MINORI MIGRANTI, ON. BRAMBILLA: “SOLIDARIETÀ SENZA ESITAZIONI, MA RISOLVERE CRITICITÀ”

“IL TERRORE NON PUÒ IMPORCI LA CHIUSURA DELLE FRONTIERE”

“All’emergenza nell’emergenza, rappresentata dai minori migranti, si risponde con una solidarietà senza esitazioni e con una generosità che abbia come unico criterio l’interesse dei bambini e dei ragazzi”. Lo ha detto oggi l’on. Michela Vittoria Brambilla, presidente della commissione parlamentare per l’infanzia e l’adolescenza, aprendo i lavori del convegno “Bambini e adolescenti migranti: quale protezione e accoglienza?”, promosso dalla commissione, d’intesa con il governo, in occasione della Giornata nazionale per i diritti dell’infanzia e dell’adolescenza. “Perciò – sottolinea – nessuno può, con il terrore, imporci la chiusura delle frontiere ai migranti, che penalizzerebbe solo i più deboli e chi veramente fugge dalle guerre e dalle persecuzioni”.
Il nostro Paese, ricorda la presidente, affronta giorno per giorno una grande “sfida”, quella di accogliere adeguatamente migliaia di minori migranti, per lo più non accompagnati. “Con rispetto e gratitudine”, aggiunge, va dato atto a tutti gli “attori istituzionali” di svolgere un compito “faticoso e delicato”. Ma proprio per adempiere meglio al dovere dell’accoglienza non possono passere sotto silenzio alcune criticità:
intanto “una basilare esigenza di coordinamento statistico” sui dati relativi ai minori stranieri non accompagnati, raccolti da ministeri diversi per fini diversi e con risultati diversi. Occorre poi, sottolinea l’on. Brambilla, una maggiore attenzione al problema dei cosiddetti “irreperibili”, cioè i minori non accompagnati per i quali è stato segnalato un allontanamento dalle strutture di accoglienza: potrebbero essere migliaia, “esposti a rischi di abuso, sfruttamento, reclutamento come manovalanza da parte della criminalità”.

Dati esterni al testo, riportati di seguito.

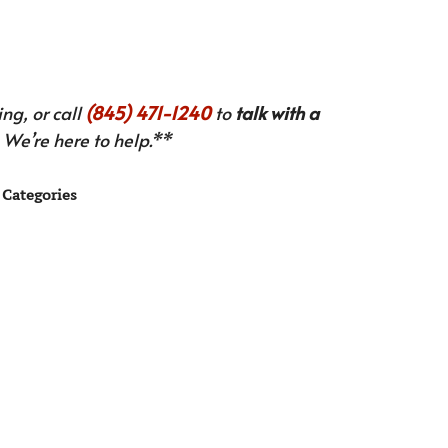
ng, or call
(845) 471-1240
to
talk with a
We’re here to help.**
Categories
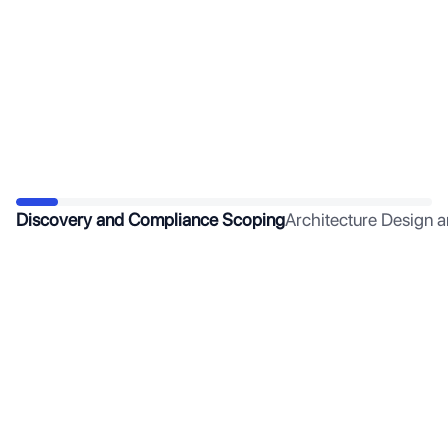
Discovery and Compliance Scoping
Architecture Design 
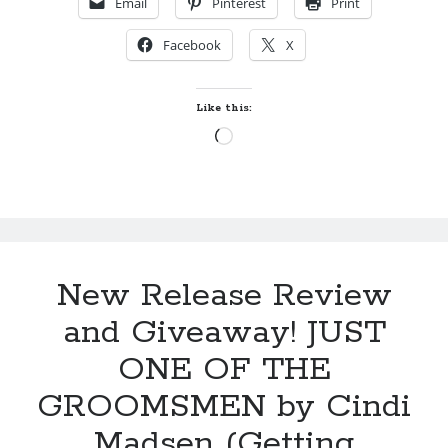
Email
Pinterest
Print
SHADOWS
Locke
OF
by
Sawyer Bennett
Facebook
X
SWANFORD
ABBEY
Slasher Summer
by
Like this:
by
E.L. Chen
Julie
Loading…
Klassen
Becky's bookshelf: read
New Release Review
and Giveaway! JUST
ONE OF THE
GROOMSMEN by Cindi
Madsen (Getting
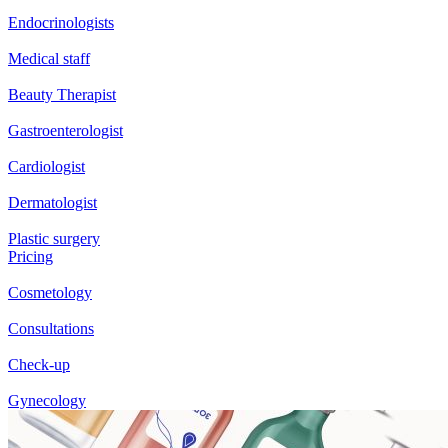
Endocrinologists
Medical staff
Beauty Therapist
Gastroenterologist
Cardiologist
Dermatologist
Plastic surgery
Pricing
Cosmetology
Consultations
Check-up
Gynecology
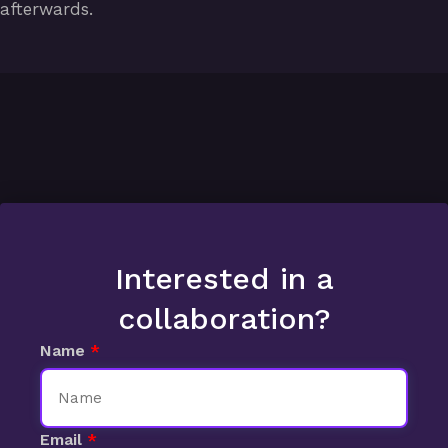
afterwards.
Interested in a
collaboration?
Name
Email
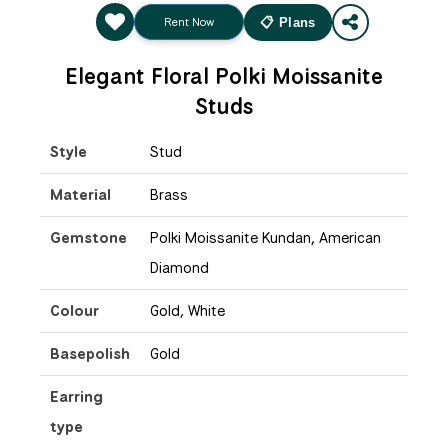
Rent Now
📋 Plans
Elegant Floral Polki Moissanite
Studs
Style
Stud
Material
Brass
Gemstone
Polki Moissanite Kundan, American
Diamond
Colour
Gold, White
Basepolish
Gold
Earring
type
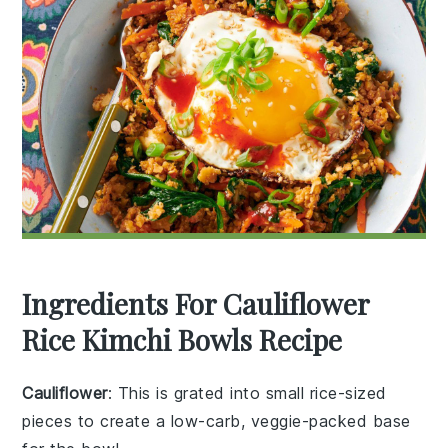
Ingredients For Cauliflower
Rice Kimchi Bowls Recipe
Cauliflower
: This is grated into small rice-sized
pieces to create a low-carb, veggie-packed base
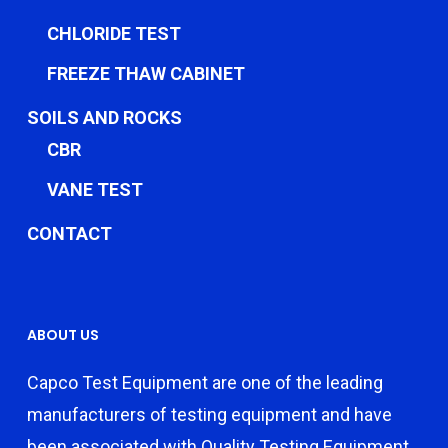
CHLORIDE TEST
FREEZE THAW CABINET
SOILS AND ROCKS
CBR
VANE TEST
CONTACT
ABOUT US
Capco Test Equipment are one of the leading
manufacturers of testing equipment and have
been associated with Quality Testing Equipment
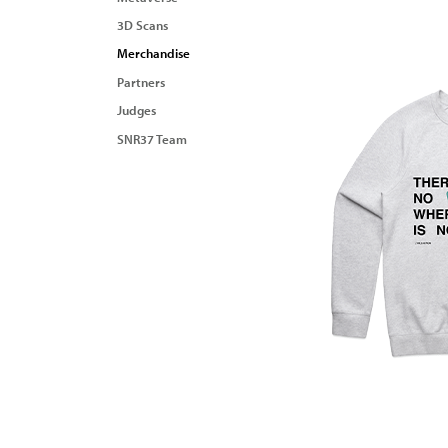
3D Scans
Merchandise
Partners
Judges
SNR37 Team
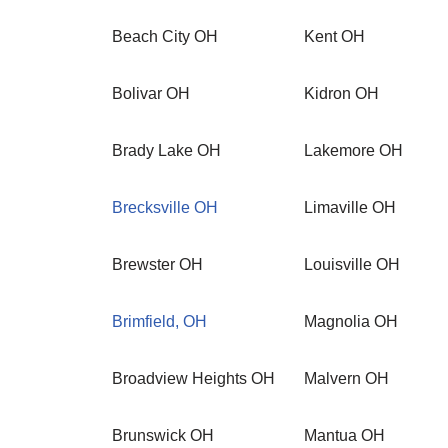
Beach City OH
Kent OH
Bolivar OH
Kidron OH
Brady Lake OH
Lakemore OH
Brecksville OH
Limaville OH
Brewster OH
Louisville OH
Brimfield, OH
Magnolia OH
Broadview Heights OH
Malvern OH
Brunswick OH
Mantua OH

Inoltre, prosegue l’ex ministro, “la macchina” degli aiuti, per questi minori, “non funziona ancora come sarebbe auspicabile”. Non solo vi è “un forte squilibrio” nella distribuzione geografica dei minori (il 34 per cento sono ospitati in Sicilia e nel quadro nazionale le grandi città prevalgono rispetto ai centri più piccoli), ma il livello dell’accoglienza è “disomogeneo” e spesso non adeguato. Forti ritardi, rilevati anche dalla Commissione europea, si registrano sulla nomina dei tutori, “che devono avere una specifica formazione ed essere effettivamente in grado di fornire a bambini e ragazzi l’assistenza necessaria. Fin d’ora – spiega la presidente – sarebbe importante individuare percorsi diversi per i minori vicini alla maggiore età (il gruppo di gran lunga più numeroso, che abbisogna di un avviamento all’autonomia) e i più piccoli per i quali l’affidamento familiare appare la soluzione più naturale”.